Ask most people, ‘Are you living to please God?’ and it is likely you will get the answer, ‘Yes’. The person may be a member of your ecclesia, a member of a church with quite different beliefs, an ordinary co-worker or a schoolmate, and in almost all cases you will get the same answer, ‘Yes, of course!’ Probe a little deeper and ask how such a conclusion is arrived at, and the answer invariably will be, ‘I am quite satisfied in my mind that my life is pleasing God.’ Probe still further, and it turns out in most cases to be just a gut feeling.
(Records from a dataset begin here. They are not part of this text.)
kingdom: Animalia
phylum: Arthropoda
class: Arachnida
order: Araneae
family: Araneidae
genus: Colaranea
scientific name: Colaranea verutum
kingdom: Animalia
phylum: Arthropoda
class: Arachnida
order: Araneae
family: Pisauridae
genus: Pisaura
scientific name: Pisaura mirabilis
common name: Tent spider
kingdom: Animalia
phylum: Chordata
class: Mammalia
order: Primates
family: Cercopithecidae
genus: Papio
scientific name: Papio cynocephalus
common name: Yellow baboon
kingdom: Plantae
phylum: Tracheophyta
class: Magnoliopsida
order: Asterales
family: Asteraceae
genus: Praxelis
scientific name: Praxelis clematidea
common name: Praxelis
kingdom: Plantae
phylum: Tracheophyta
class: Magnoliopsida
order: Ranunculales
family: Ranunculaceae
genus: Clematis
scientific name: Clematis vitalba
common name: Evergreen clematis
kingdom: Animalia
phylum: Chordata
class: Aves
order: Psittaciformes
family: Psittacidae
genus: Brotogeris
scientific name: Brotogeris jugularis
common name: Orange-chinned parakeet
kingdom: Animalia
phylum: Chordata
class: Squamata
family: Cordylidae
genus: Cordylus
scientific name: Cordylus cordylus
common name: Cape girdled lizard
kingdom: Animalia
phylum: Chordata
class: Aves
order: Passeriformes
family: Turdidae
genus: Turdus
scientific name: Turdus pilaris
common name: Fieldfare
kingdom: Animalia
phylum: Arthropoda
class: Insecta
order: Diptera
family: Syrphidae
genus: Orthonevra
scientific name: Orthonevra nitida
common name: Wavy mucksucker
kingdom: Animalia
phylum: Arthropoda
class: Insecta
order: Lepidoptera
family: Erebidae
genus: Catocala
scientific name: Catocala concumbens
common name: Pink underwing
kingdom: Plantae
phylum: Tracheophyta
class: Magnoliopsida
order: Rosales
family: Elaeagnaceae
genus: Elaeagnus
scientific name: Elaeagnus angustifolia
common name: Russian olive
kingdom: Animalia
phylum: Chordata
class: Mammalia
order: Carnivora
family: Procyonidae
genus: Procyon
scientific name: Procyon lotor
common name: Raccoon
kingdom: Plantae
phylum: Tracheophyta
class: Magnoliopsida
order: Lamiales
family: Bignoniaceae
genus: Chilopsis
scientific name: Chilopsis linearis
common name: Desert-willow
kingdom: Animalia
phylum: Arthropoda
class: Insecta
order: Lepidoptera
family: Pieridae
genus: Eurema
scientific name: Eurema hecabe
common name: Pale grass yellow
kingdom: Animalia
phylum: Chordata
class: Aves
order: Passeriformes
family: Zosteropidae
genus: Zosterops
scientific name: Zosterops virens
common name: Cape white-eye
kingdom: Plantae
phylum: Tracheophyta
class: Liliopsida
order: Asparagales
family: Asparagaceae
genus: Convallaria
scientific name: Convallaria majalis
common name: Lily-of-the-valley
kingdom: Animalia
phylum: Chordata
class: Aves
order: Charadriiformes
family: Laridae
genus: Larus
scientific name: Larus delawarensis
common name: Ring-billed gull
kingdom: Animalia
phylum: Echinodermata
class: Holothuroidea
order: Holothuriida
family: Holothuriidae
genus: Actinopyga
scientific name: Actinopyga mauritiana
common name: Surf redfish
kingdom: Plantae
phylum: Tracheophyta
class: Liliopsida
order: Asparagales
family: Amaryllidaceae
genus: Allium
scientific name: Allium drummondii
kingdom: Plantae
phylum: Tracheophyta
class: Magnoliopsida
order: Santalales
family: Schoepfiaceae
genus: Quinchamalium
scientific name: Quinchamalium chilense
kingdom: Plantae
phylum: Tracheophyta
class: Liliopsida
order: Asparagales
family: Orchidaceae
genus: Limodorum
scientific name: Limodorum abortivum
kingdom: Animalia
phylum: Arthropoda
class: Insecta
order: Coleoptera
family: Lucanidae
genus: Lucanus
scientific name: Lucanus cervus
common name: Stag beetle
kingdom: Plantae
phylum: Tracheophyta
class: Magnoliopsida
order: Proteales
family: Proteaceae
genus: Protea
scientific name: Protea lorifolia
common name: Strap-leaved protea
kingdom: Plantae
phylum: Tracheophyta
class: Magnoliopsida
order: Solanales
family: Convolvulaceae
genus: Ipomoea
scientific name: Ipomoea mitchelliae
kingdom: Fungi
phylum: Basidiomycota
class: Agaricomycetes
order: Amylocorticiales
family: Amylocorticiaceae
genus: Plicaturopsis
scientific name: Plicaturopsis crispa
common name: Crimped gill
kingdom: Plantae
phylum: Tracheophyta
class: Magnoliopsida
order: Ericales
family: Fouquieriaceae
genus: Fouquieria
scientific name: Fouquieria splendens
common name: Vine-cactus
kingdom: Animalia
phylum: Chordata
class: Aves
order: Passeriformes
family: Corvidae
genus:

Our opinion not good enough
The book of Proverbs is uncompromising. A gut feeling is not good enough. “The way of a fool is right in his own eyes: but he that hearkeneth unto counsel is wise” (Prov. 12:15). “All the ways of a man are clean in his own eyes.” “There is a way that seemeth right unto a man, but the end thereof are the ways of death” (16:2,25). These perceptive proverbs are very important. Let us not rely on what is right in our own eyes. We are given much ‘counsel’ and guidance in the Bible about living to please God.
Jesus was asked this question: “What shall we do, that we might work the works of God?” In other words, how shall we live in a way to please God? The Master gave a simple, clearanswer: “This is the work of God, that ye believe on him whom he hath sent” (John 6:28,29). We live to please God only if we believe in Jesus His beloved Son, the lifegiver, and follow his way of life. As Jesus said on another occasion, “According to your faith [belief in me] be it unto you” (Matt. 9:29).
Jesus gives life
Just as in Palestine when Jesus was teaching, there is hardly anyone in the Caribbean today who doesn’t believe in God. But it is just as difficult for Jesus’ teaching about living to please God to get a hearing here today as it was then!
Jesus came to offer eternal life for those who live to please God. He showed that he could give that life by miraculous signs, by raising the dead to life. He said, “Young man, I say unto thee, Arise. And he that was dead sat up” (Luke 7:14,15).
The sad part of the incident recorded in John 6 is that the Jewish church elders who challenged Jesus knew their Bibles well, but were ‘wise in their own eyes.’ As the Lord told them, they were much more concerned about maintaining and justifying their own ‘traditions’ [longstanding traditional interpretations of prophecy and ritual] than believing in the authoritative teaching of the Son of God, backed up as it was by his amazing ‘signs.’ “Ye reject the commandment of God [to love, not hate], that ye may keep your own tradition” (Mark 7:9).
They did their daily Bible readings, they read the Bible every Sabbath day, but they failed to recognize or accept the One whom God so clearly promised in their Bibles. They thought that they were living to please God, but their God was not the God revealed in their Bibles. Their long-cherished traditions had become idols in their hearts (Ezek. 14:4). Jesus caricatured the smug church elder praying to and about himself, looking smugly inward and saying, ‘God, I thank thee…’ (Luke 18:11). O why were they so pious yet so blind? It is such a tragedy when that happens.
Why are we here at this table? “This is the will of him that sent me, that every one which seeth the Son, and believeth on him, may have everlasting life: and I will raise him up at the last day” (John 6:40). Encouraged by that wonderful, marvellous, amazing promise, we draw near to sup together in faith and love, truly living to please God.